課題
離島の観光再開を伝える記事の続きを、最後の文のあとから書き継いでください。

元の文章

════════════════

6月から臨時休業を解除する市内ホテルの担当者によると、7〜8月の予約は対前年比の半分ほど入っている。「経済全体が滞っていたので、観光客受け入れで少しは経済が戻ってくれたら」と歓迎する一方、「第2波がすぐ来ると夏場の観光が危うい。県外直行便が飛ぶことで(観光客増の)動きが出てくるのでは。期待と心配は半々」と複雑な胸中を語る。
市民には不安感も漂う。市内大川に住む女性(42)は「島は安全というイメージがあるのか、最近はマスクをしていない人も見かける」、新川に住む男性(42)は「正直怖い。すべてを受け入れてしまうと、前回のように外から持ち込まれる恐怖もある」と心配だ。
「再開すると、観光に携わらない人から冷たい目でみられる」との声も。西表島でマリンレジャー業を営む男性は、地元住民に警戒感があることから「観光客も居心地が悪くなるかもしれない」と住民感情を課題に挙げる。
予約状況は芳しくなく、夏場の予約中止も出始めているという。同男性は「営業を再開しても、観光客が気を使って離島行きを遠慮するのではないか」と予測した。
与那国町のある民宿は4月末から一部休業。仕事関係者のみを宿泊させ、観光客を断ってきた。6月から休業を全面解除し、関東圏から常連客を受け入れる。経営者の女性は「テレビでも北九州で第2波が出たと話題になっている。常連客からは『外出自粛していたから大丈夫』と言われたが心配」と心中穏やかでない。

════════════════

与えられた情報
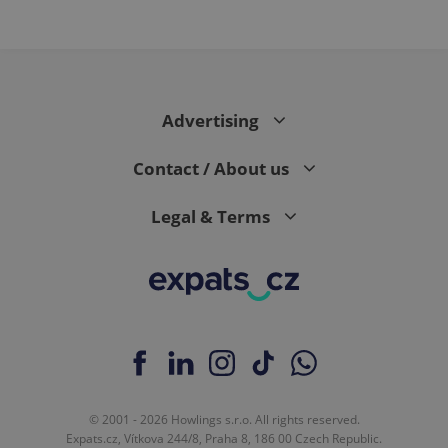
Advertising
Contact / About us
Legal & Terms
© 2001 - 2026 Howlings s.r.o. All rights reserved.
Expats.cz, Vítkova 244/8, Praha 8, 186 00 Czech Republic.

════════════════

解答
観光客受け入れ再開に伴い3市町はそれぞれ対策を実施する。
石垣市は6月1日〜15日までの期間、南ぬ島石垣空港で観光客に対し▽マスク着用▽3密回避と感染防止ガイドラインの徹底▽体調チェック―などを呼び掛ける。竹富町は、水際対策としてユーグレナ石垣港離島ターミナルで定期船乗船時の検温検査を当分継続。与那国町は観光客らには宿泊先での検温や健康チェック、外出時のマスク着用などを求める。
運休中の本土直行便について全日本空輸(ANA)は6月5日から羽田―石垣路線を段階的に再開し、同16日以降は毎日運航する。日本トランスオーシャン航空(JTA)は6月18日から羽田―石垣路線、同26日から関西―石垣路線を再開する予定だ。